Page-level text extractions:
BEGIN
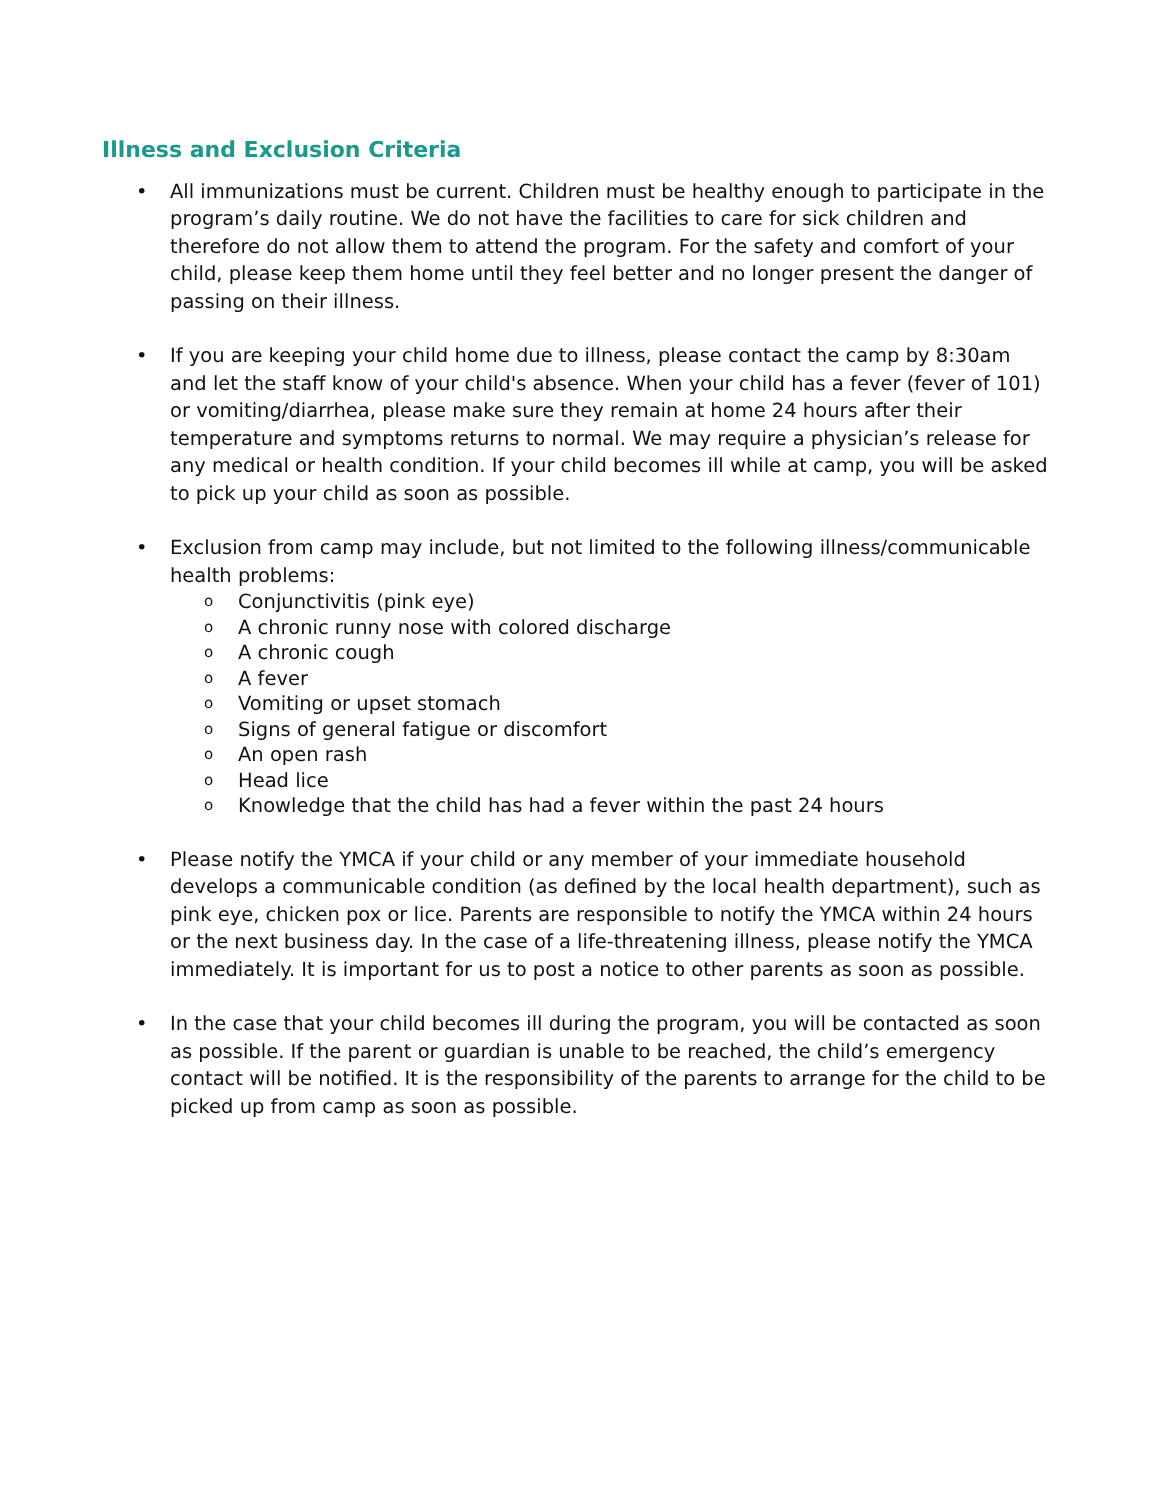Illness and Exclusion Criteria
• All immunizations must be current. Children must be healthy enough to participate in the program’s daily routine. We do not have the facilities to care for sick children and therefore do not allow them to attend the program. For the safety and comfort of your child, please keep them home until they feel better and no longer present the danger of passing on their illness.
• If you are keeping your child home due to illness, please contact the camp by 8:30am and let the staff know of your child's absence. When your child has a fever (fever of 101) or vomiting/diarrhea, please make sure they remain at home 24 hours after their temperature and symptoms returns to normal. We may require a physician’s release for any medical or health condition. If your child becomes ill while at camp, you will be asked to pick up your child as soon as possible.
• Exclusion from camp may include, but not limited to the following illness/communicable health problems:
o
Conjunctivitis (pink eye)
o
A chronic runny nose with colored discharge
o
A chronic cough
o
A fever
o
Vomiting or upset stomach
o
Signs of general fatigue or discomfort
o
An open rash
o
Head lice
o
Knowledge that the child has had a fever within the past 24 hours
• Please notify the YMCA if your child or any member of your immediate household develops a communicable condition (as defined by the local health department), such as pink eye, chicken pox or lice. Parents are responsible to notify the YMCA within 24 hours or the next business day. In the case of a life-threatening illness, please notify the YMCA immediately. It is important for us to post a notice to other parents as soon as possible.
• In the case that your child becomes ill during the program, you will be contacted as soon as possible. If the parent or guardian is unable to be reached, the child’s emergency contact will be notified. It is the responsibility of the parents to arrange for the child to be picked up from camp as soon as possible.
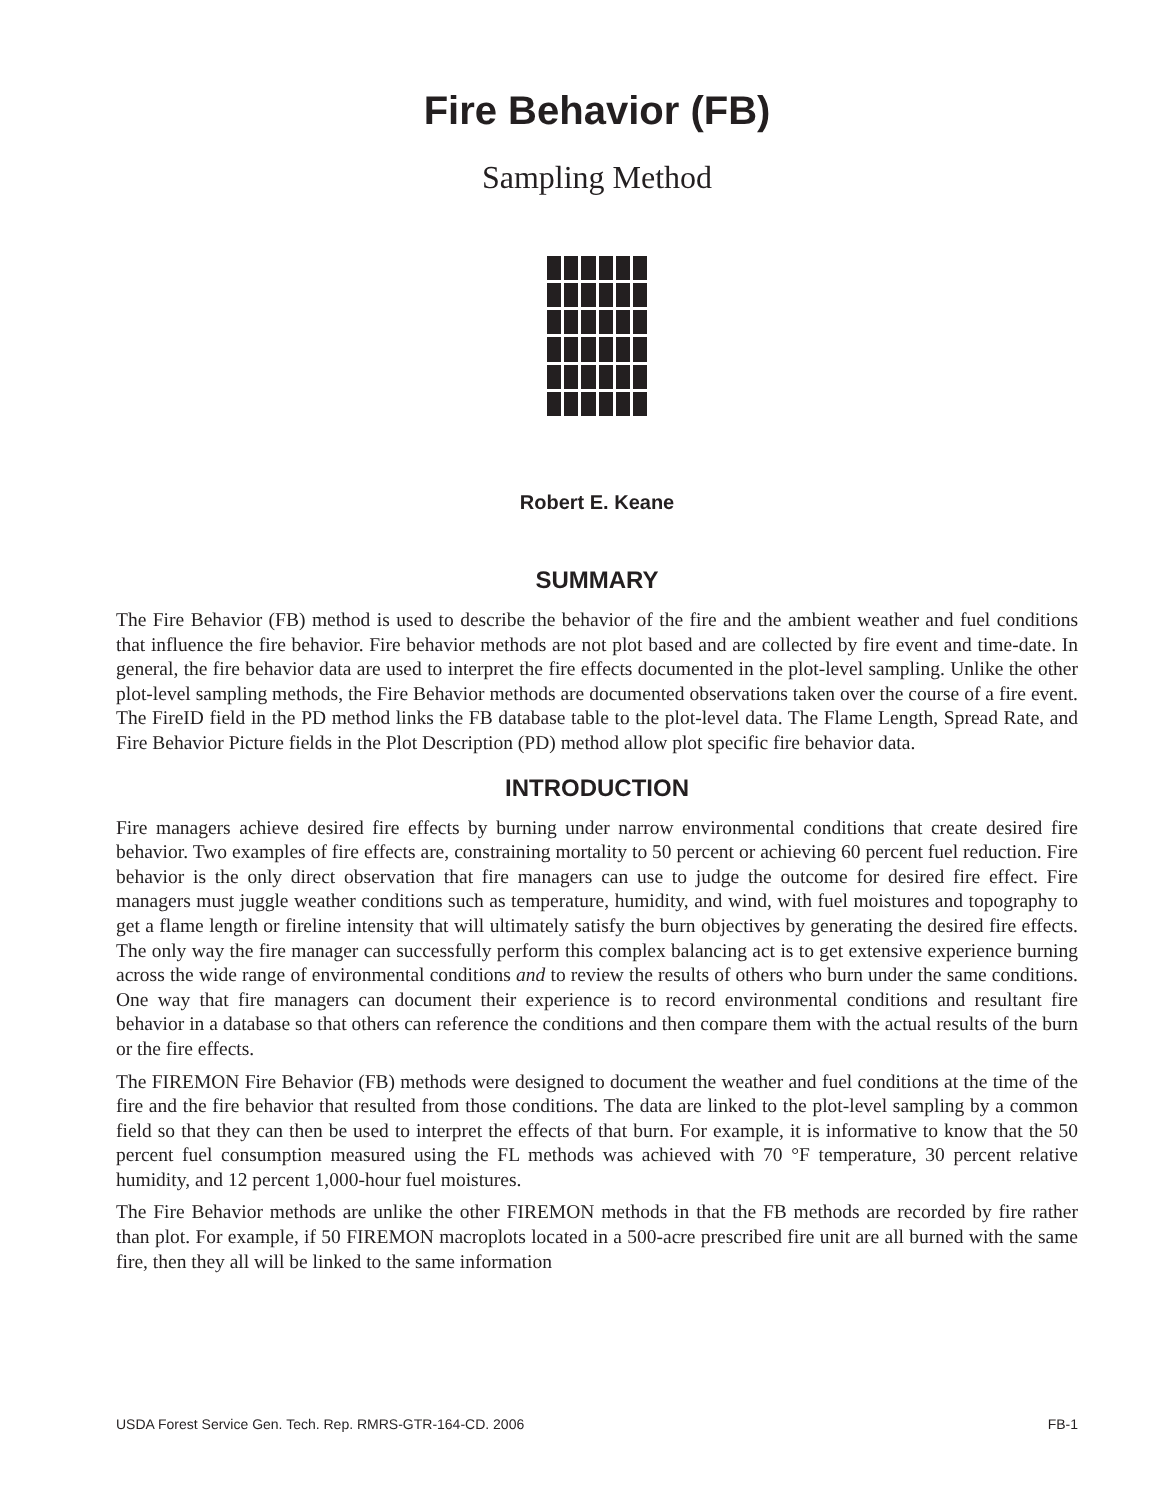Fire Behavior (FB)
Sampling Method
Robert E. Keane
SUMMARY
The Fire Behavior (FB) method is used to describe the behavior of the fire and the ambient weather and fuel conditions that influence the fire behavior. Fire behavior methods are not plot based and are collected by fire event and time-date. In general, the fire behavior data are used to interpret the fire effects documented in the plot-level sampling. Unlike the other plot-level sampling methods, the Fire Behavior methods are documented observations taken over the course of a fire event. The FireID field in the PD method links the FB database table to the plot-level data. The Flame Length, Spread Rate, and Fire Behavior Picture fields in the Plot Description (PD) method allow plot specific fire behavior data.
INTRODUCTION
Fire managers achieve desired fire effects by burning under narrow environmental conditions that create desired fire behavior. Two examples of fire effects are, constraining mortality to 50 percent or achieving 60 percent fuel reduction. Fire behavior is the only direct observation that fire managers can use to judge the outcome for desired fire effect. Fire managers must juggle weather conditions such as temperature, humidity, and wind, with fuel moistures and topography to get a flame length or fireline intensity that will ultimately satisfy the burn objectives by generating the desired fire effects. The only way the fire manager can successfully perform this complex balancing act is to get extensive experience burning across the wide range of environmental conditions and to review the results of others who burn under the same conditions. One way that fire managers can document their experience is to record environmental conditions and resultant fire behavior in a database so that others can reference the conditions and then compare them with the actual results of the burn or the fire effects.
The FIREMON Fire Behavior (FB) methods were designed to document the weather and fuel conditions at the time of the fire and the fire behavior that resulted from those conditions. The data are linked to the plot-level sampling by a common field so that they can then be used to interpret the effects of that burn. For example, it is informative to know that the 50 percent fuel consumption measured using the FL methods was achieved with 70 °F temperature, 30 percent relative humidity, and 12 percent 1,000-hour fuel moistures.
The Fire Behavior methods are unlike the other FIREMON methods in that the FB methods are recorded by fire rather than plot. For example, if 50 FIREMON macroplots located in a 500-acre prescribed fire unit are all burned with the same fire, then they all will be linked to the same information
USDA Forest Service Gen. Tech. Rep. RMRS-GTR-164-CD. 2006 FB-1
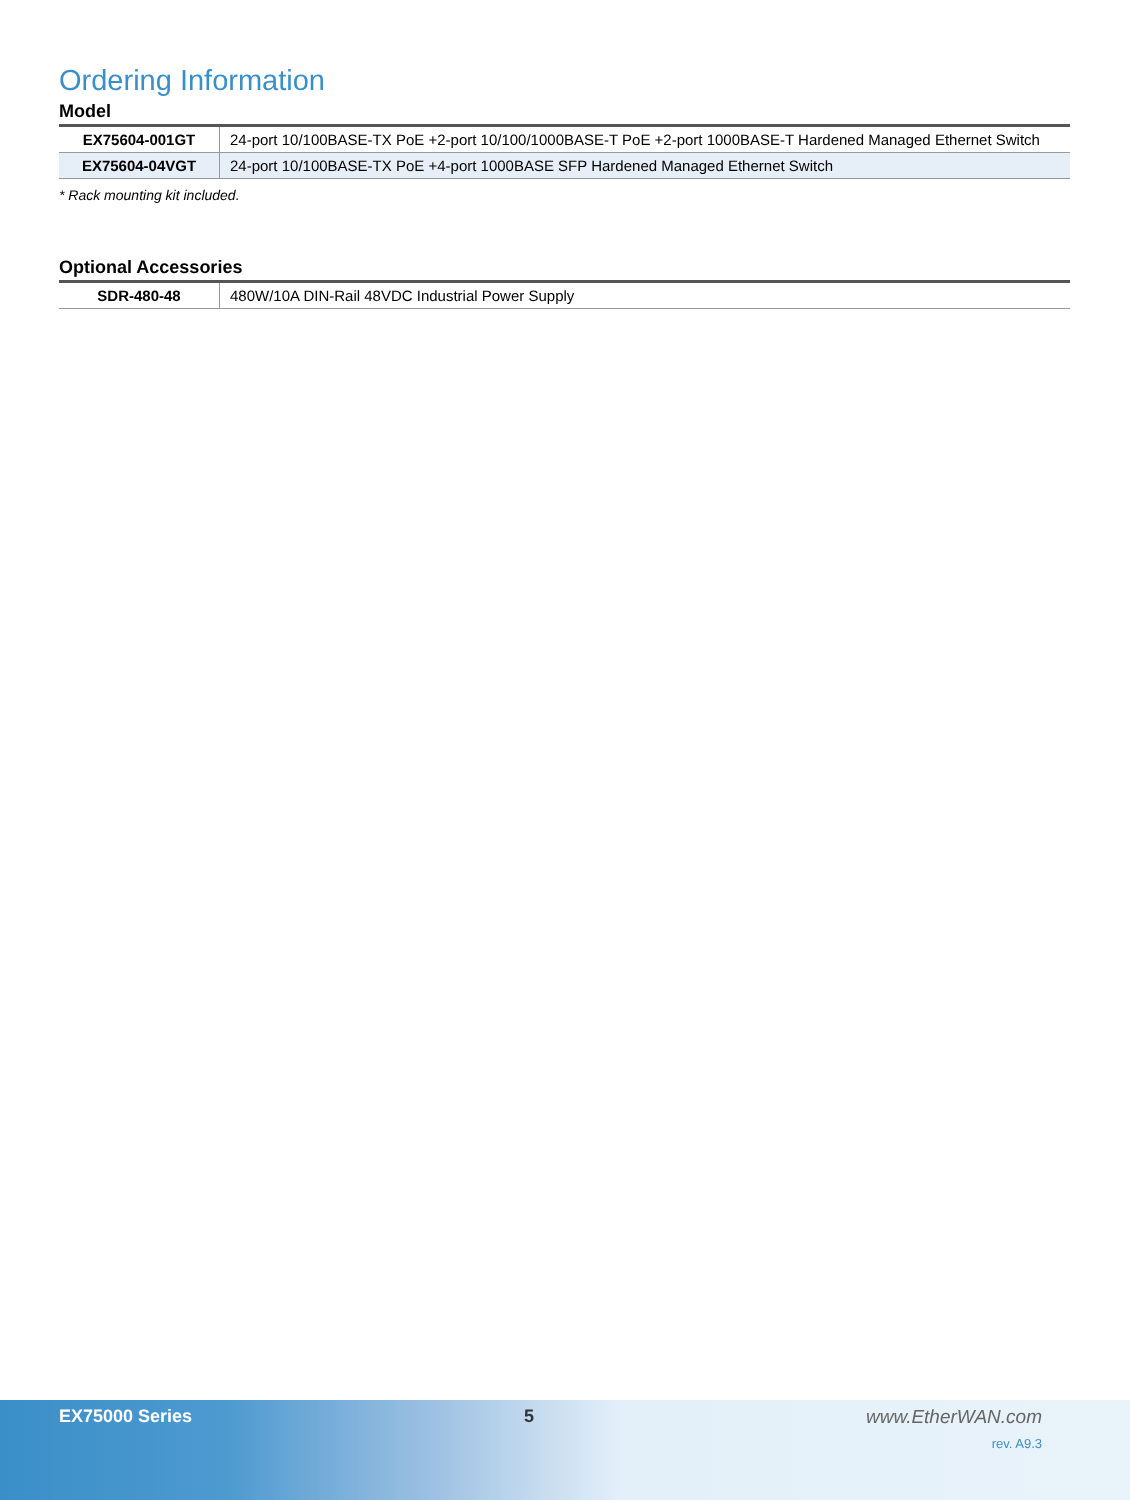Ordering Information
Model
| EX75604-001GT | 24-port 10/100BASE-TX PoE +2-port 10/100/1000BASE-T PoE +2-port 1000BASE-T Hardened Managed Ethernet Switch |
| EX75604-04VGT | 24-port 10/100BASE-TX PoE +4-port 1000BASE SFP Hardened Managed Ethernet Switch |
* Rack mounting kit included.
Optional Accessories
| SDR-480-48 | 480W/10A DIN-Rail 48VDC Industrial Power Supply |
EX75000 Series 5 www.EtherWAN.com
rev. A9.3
END
■ **TASK STATEMENT**
Above are the records; repeat exactly the lines from the one holding "Robert E. Keane" down to the one holding "INTRODUCTION", end lines included.

■ **ANSWER TO THIS PROBLEM**
Robert E. Keane
SUMMARY
The Fire Behavior (FB) method is used to describe the behavior of the fire and the ambient weather and fuel conditions that influence the fire behavior. Fire behavior methods are not plot based and are collected by fire event and time-date. In general, the fire behavior data are used to interpret the fire effects documented in the plot-level sampling. Unlike the other plot-level sampling methods, the Fire Behavior methods are documented observations taken over the course of a fire event. The FireID field in the PD method links the FB database table to the plot-level data. The Flame Length, Spread Rate, and Fire Behavior Picture fields in the Plot Description (PD) method allow plot specific fire behavior data.
INTRODUCTION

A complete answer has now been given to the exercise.